Speakers consistently emphasized the importance of making governance and co-ordination decisions early. When standards, regulations and procurement expectations are considered together from the outset, technologies can move faster and be used responsibly, rather than getting stuck once they’re already mature or rushed into place during urgent situations.

From shared ambition to sustained execution

The forum also highlighted a familiar challenge in international collaboration: funding systems often lag behind political agreement.

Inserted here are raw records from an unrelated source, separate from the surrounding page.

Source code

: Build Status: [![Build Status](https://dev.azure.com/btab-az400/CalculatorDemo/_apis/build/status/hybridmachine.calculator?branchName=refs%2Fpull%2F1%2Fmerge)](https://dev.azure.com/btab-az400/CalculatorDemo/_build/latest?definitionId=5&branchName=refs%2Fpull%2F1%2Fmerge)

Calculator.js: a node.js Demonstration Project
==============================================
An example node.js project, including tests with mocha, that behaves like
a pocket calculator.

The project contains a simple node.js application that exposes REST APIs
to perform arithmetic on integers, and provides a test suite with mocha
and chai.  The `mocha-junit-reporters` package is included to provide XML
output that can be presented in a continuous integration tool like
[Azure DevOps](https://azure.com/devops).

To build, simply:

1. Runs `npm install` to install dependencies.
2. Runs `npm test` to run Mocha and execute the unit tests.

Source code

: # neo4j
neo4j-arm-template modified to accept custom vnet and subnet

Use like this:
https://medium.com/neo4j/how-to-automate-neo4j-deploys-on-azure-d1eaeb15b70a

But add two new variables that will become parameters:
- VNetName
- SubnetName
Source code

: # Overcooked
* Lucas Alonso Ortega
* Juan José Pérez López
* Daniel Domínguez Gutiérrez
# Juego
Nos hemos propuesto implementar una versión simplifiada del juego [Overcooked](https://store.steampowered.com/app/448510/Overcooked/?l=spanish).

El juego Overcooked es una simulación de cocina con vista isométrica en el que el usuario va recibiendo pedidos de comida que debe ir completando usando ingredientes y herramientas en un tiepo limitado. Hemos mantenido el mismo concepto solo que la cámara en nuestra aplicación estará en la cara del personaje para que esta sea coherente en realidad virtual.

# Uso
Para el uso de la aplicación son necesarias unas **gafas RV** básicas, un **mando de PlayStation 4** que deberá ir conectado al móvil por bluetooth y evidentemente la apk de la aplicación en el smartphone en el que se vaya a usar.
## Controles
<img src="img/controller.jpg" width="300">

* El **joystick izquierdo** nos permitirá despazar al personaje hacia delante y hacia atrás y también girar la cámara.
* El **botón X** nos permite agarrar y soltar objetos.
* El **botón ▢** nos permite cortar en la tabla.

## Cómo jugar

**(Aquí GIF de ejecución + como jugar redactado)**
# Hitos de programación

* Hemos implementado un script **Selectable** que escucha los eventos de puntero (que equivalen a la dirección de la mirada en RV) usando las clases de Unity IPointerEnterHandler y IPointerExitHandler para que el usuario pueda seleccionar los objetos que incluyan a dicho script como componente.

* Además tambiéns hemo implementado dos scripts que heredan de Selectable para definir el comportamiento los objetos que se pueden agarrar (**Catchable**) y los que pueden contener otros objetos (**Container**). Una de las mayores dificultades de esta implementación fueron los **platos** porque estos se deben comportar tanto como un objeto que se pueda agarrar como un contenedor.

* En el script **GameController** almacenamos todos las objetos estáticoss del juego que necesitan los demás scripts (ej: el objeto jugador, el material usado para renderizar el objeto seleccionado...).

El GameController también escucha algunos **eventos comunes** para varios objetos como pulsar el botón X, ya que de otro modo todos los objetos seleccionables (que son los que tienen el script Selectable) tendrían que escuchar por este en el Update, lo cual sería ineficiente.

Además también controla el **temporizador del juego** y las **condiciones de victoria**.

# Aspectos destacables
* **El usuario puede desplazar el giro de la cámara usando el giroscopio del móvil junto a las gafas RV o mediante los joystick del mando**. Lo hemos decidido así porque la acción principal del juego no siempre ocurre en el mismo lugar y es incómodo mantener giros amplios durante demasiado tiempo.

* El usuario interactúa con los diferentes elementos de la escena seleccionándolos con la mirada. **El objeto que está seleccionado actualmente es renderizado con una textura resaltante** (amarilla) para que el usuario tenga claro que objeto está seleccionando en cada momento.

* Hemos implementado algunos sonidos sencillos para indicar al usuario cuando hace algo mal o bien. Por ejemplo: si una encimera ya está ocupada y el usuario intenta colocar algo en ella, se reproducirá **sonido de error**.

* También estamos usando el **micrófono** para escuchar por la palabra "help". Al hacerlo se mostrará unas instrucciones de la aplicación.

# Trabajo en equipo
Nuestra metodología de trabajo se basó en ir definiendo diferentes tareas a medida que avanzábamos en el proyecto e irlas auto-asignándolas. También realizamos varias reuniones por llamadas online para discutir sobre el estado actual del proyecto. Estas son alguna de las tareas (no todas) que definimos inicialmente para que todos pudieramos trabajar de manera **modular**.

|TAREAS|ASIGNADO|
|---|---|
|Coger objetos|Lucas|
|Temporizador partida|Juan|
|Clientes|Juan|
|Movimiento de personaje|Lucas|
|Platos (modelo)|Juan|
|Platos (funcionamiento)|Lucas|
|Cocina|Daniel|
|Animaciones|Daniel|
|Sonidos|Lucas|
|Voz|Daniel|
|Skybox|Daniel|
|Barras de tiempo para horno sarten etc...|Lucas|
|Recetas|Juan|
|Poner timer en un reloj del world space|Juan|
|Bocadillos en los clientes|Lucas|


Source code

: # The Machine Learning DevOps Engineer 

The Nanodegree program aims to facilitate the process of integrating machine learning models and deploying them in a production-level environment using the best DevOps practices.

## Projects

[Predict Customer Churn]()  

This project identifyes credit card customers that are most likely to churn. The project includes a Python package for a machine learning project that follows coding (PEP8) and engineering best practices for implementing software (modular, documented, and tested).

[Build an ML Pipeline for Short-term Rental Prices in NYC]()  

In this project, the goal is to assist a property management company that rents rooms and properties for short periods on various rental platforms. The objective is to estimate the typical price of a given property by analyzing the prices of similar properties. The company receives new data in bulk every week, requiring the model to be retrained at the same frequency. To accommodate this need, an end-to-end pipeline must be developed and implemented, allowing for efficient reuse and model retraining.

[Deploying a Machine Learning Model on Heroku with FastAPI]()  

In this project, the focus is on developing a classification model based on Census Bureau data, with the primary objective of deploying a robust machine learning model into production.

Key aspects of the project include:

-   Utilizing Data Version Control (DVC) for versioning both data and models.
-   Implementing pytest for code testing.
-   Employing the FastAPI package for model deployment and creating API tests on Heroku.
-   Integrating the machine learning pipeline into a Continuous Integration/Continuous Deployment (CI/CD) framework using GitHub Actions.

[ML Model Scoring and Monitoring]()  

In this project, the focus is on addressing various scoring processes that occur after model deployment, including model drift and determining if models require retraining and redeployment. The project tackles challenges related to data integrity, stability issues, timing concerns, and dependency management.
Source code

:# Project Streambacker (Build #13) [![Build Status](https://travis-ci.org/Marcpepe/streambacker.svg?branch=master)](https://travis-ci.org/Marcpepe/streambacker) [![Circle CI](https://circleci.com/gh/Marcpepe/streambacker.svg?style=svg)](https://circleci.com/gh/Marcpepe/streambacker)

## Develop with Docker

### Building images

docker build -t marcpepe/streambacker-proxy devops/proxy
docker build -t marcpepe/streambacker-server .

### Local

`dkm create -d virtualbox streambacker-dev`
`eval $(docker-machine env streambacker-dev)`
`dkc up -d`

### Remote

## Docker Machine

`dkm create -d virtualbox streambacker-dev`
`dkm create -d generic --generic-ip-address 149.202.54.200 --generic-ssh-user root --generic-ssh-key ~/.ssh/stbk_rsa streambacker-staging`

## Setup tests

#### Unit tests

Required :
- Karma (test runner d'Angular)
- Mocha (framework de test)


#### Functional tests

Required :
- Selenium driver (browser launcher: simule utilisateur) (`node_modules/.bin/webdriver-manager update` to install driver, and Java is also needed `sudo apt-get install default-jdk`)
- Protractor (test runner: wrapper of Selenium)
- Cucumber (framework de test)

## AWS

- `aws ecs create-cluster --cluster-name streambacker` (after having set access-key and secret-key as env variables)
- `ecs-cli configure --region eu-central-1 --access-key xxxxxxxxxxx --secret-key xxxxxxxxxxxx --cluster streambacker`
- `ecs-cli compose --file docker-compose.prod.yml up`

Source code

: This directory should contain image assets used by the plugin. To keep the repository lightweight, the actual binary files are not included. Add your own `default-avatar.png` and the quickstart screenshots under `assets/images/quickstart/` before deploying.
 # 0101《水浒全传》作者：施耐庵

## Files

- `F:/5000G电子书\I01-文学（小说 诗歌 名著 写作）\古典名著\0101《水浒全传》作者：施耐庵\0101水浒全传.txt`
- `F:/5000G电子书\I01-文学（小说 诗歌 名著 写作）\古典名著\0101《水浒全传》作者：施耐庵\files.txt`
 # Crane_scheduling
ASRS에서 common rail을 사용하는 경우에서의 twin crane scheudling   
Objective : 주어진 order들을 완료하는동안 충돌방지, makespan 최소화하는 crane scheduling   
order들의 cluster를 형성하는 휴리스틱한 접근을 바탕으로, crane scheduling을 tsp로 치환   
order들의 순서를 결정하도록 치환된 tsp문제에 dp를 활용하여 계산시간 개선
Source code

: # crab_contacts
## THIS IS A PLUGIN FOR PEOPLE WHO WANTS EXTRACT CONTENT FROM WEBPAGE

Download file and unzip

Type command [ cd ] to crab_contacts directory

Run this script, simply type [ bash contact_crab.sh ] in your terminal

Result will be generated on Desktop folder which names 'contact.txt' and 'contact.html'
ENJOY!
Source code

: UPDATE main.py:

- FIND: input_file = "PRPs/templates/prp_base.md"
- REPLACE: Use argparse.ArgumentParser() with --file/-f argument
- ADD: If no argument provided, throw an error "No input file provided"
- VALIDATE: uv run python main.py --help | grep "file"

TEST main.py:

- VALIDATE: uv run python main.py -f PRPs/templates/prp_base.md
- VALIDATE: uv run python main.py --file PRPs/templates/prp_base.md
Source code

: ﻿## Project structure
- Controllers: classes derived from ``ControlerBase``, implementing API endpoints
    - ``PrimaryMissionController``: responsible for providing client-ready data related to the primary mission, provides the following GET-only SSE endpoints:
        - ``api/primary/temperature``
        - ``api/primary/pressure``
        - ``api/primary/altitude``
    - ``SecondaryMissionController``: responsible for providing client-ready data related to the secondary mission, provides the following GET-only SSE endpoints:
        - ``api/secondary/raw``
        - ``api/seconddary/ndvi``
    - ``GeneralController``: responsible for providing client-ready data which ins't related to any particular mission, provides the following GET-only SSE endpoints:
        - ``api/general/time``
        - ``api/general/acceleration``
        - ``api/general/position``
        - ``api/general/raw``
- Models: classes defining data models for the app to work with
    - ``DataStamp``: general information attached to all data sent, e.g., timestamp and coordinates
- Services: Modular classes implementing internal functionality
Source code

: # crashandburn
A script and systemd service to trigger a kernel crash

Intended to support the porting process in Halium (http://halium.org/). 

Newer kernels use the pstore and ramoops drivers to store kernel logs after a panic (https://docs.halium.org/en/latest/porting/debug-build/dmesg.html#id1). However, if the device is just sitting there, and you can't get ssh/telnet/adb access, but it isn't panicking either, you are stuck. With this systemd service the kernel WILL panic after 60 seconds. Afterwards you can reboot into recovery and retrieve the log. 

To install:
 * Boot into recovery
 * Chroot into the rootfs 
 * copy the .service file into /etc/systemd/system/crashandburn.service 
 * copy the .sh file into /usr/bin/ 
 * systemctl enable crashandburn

Although Canada and Europe share many priorities, differences in timelines, eligibility rules and risk tolerance can slow progress. Organizations such as funding agencies like the Natural Sciences and Engineering Research Council of Canada and Mitacs, and national laboratories like the National Research Council, play an important role in turning shared goals into workable partnerships.

Participants said that long‑term collaboration depends on predictability. Short‑term pilots and one‑off calls can initiate relationships, but they rarely provide the stability needed to build lasting systems. Without clear paths from collaboration to deployment, momentum is easily lost.

Trust based partnerships, built over time rather than funding cycles, were consistently cited as a key factor in success. Universities act as steady anchors for R&D support, innovation and talent development, while industry connects ecosystems and moves research into use.

Looking ahead, all participants left with a clear sense of what is needed to move forward. The ingredients of a strong Canada-Europe partnership in defence and technology already exist. The research capacity is there. The shared values are there. What remains is the harder work of aligning funding cycles, harmonizing standards, and building sustained relationships that turn ambition into capability.

For the University of Ottawa, that convergence is not abstract, it is already taking shape. From quantum communications to AI-enabled networks and pandemic preparedness, uOttawa researchers are working on the problems that define today's security landscape. Located steps from Parliament Hill, the University is positioned to attract talent, align expertise across disciplines and propel discovery into the systems that keep people and nations safe.

Panelists from across sectors network during the coffee break at the uOttawa National Security Innovation Forum.
Participants from across sectors network and share ideas during the coffee break at the uOttawa National Security Innovation Forum.